You are asked to copy the entire listing exactly, apart from its pictures.

# [SUPPLIED INFORMATION]
>>>>>

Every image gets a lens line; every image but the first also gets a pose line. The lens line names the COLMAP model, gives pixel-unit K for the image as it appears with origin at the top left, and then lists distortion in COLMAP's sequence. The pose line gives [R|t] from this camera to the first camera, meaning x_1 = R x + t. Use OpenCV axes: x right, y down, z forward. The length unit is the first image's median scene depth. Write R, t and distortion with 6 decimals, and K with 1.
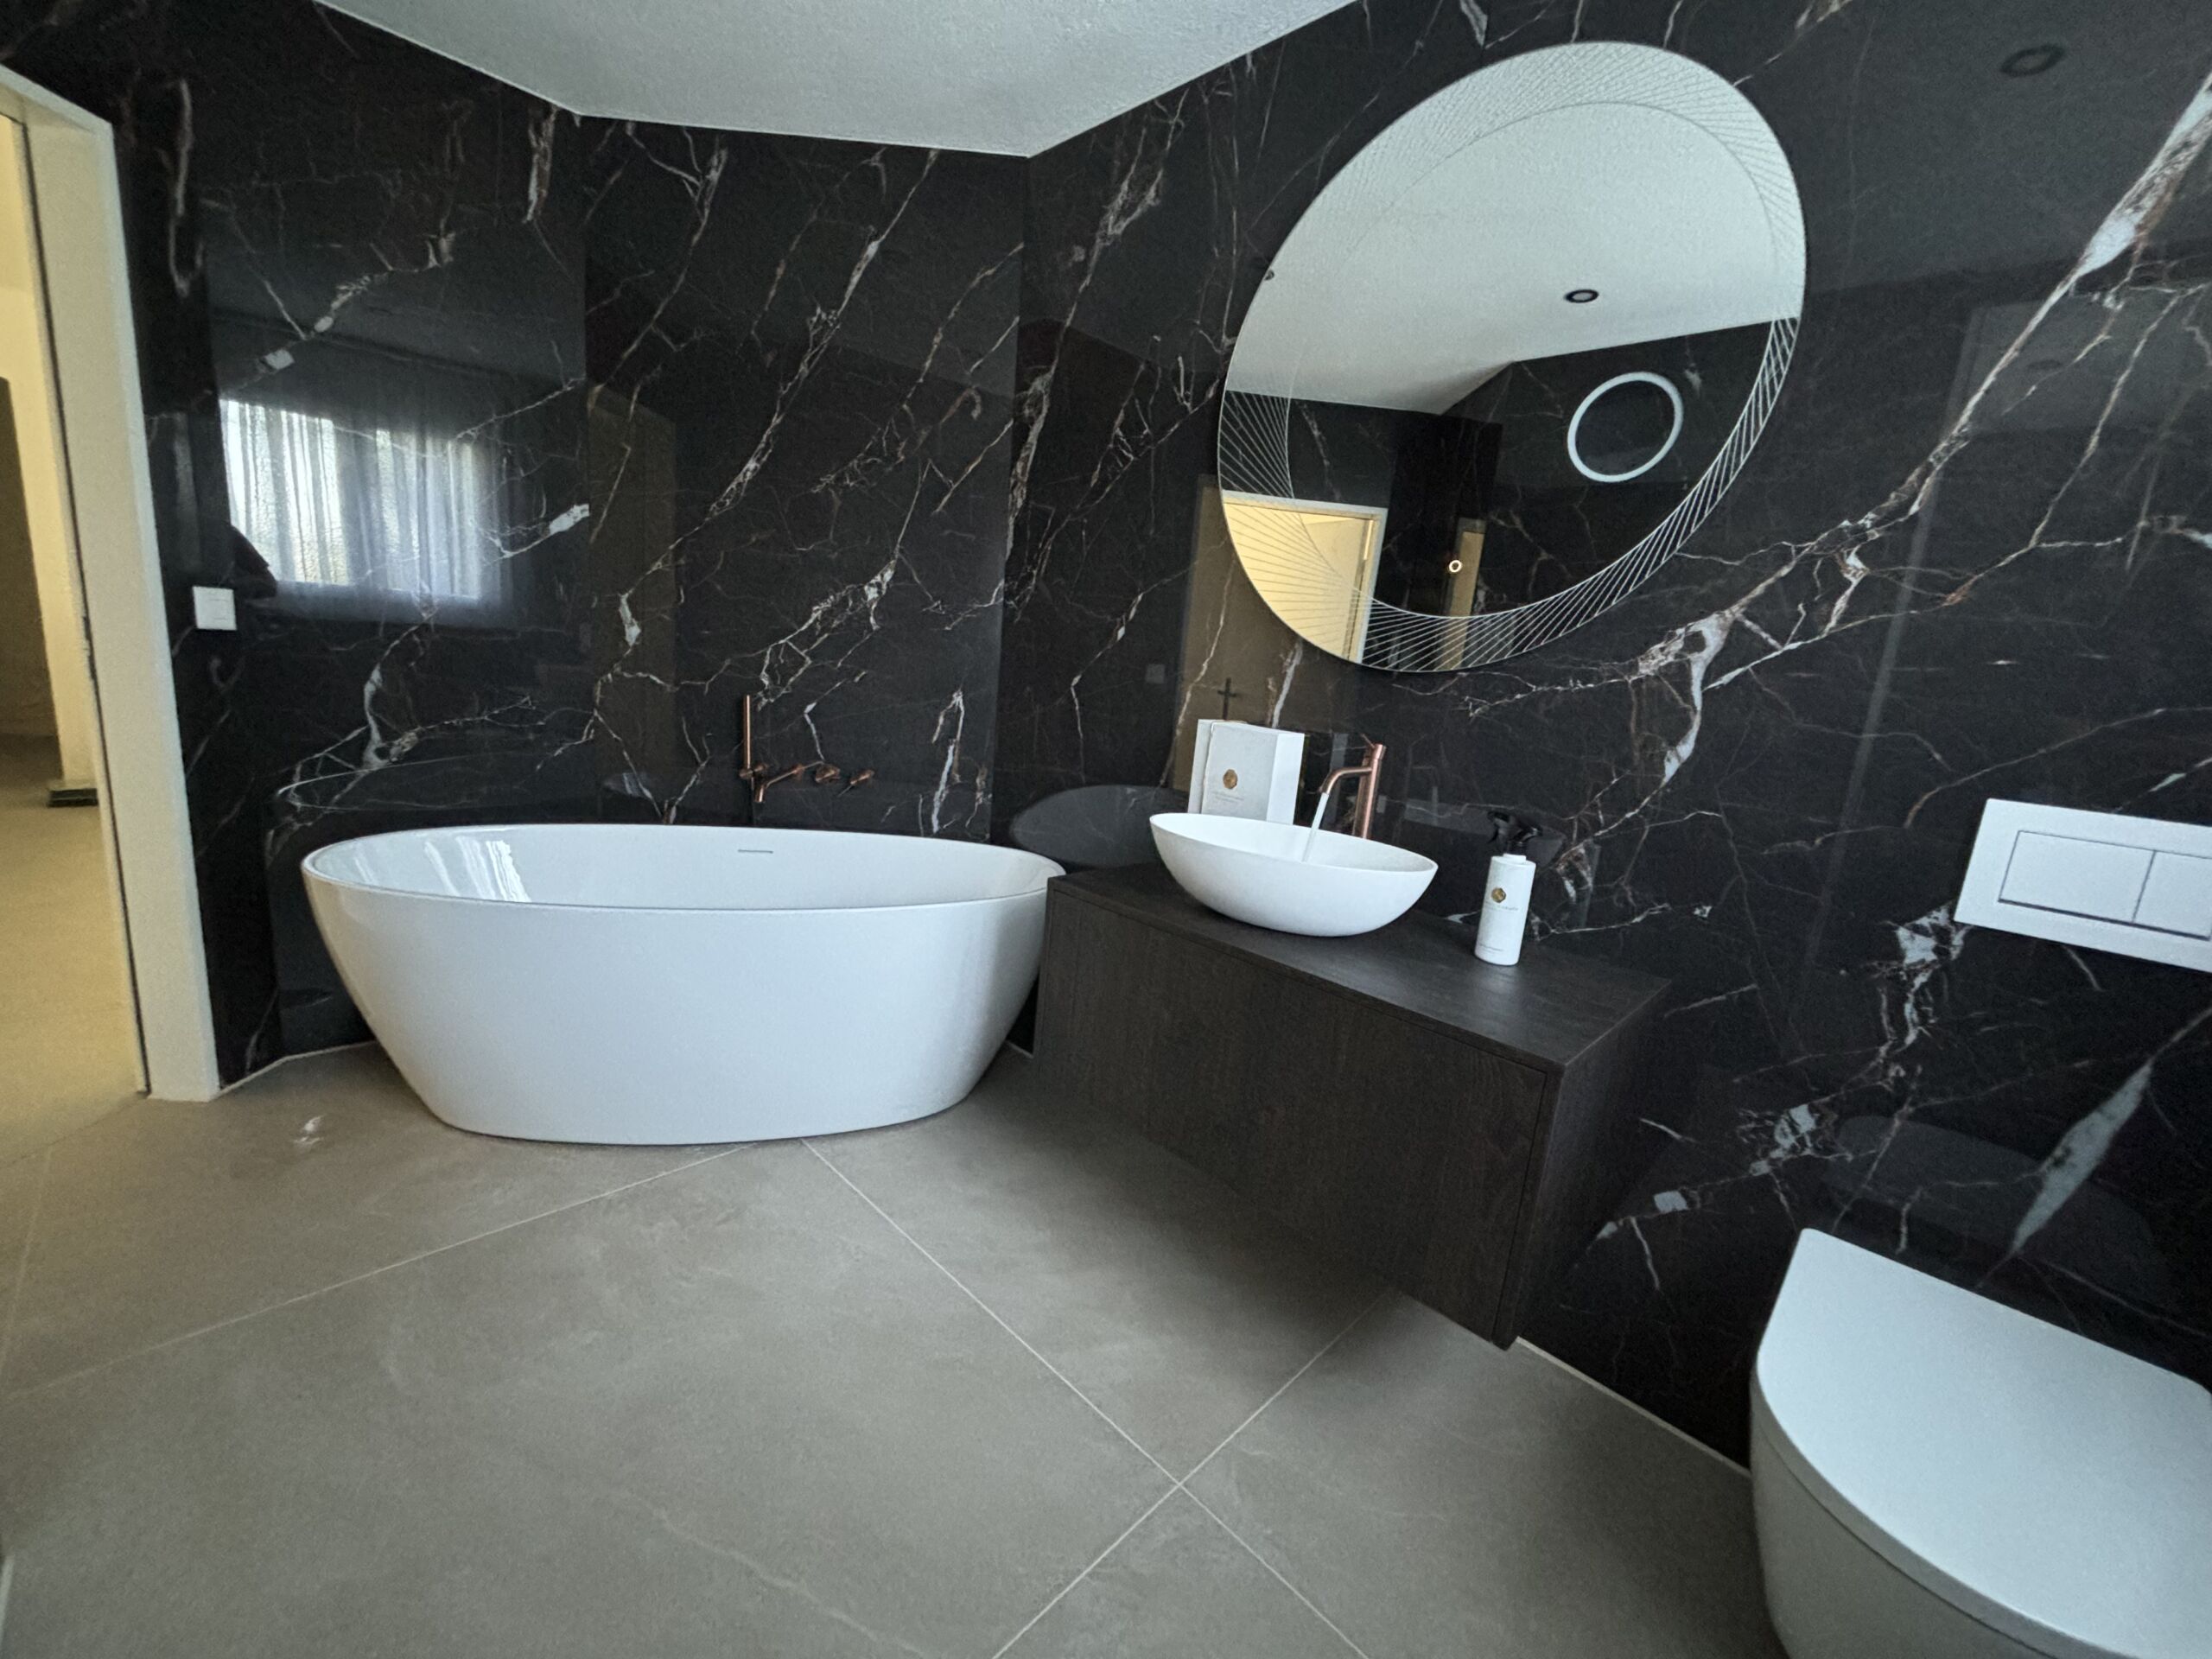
lens RADIAL K [[893.7, 0, 1099.9], [0, 893.7, 825.0], [0, 0, 1]] dist [0.002093, -0.001082]
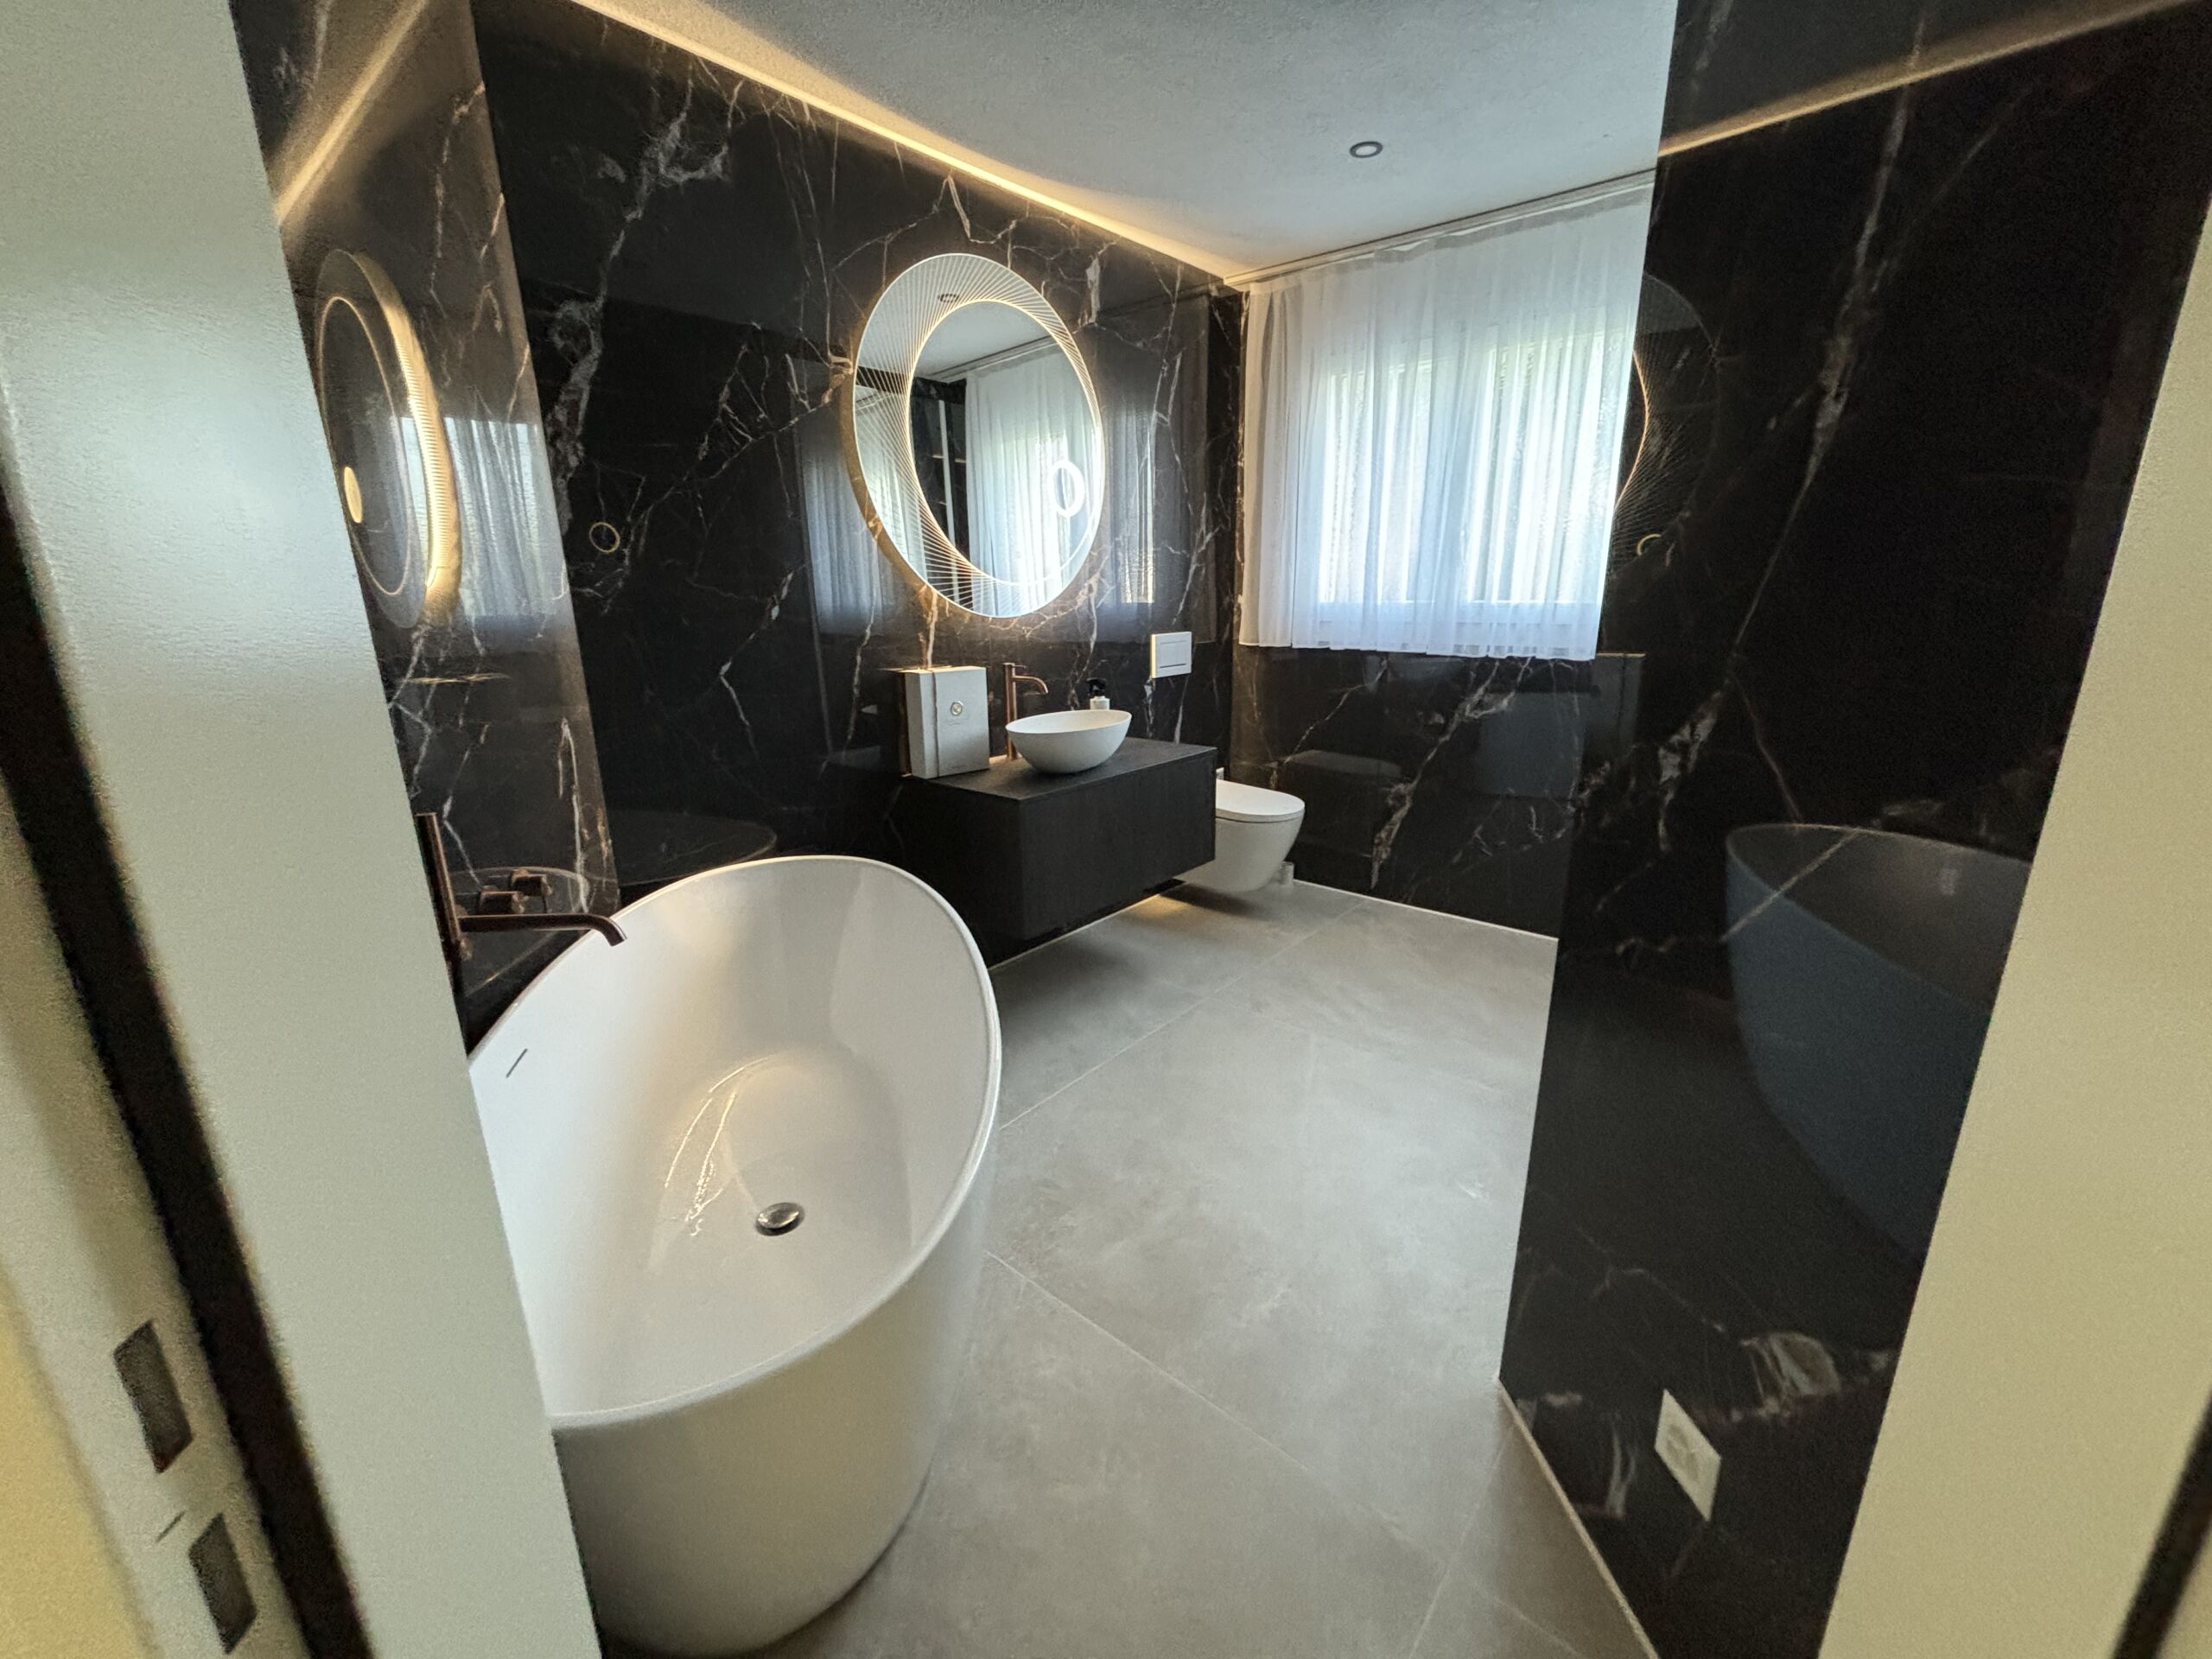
lens RADIAL K [[893.7, 0, 1106.0], [0, 893.7, 822.4], [0, 0, 1]] dist [0.002093, -0.001082]
pose [[-0.081978, -0.342237, 0.936031, -1.109064], [0.199098, 0.914637, 0.351852, -0.295313], [-0.976545, 0.215206, -0.006841, 0.720739]]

<<<<<

# [FINISHED EXERCISE]
Every image gets a lens line; every image but the first also gets a pose line. The lens line names the COLMAP model, gives pixel-unit K for the image as it appears with origin at the top left, and then lists distortion in COLMAP's sequence. The pose line gives [R|t] from this camera to the first camera, meaning x_1 = R x + t. Use OpenCV axes: x right, y down, z forward. The length unit is the first image's median scene depth. Write R, t and distortion with 6 decimals, and K with 1.
lens RADIAL K [[893.7, 0, 1099.9], [0, 893.7, 825.0], [0, 0, 1]] dist [0.002093, -0.001082]
lens RADIAL K [[893.7, 0, 1106.0], [0, 893.7, 822.4], [0, 0, 1]] dist [0.002093, -0.001082]
pose [[-0.081978, -0.342237, 0.936031, -1.109064], [0.199098, 0.914637, 0.351852, -0.295313], [-0.976545, 0.215206, -0.006841, 0.720739]]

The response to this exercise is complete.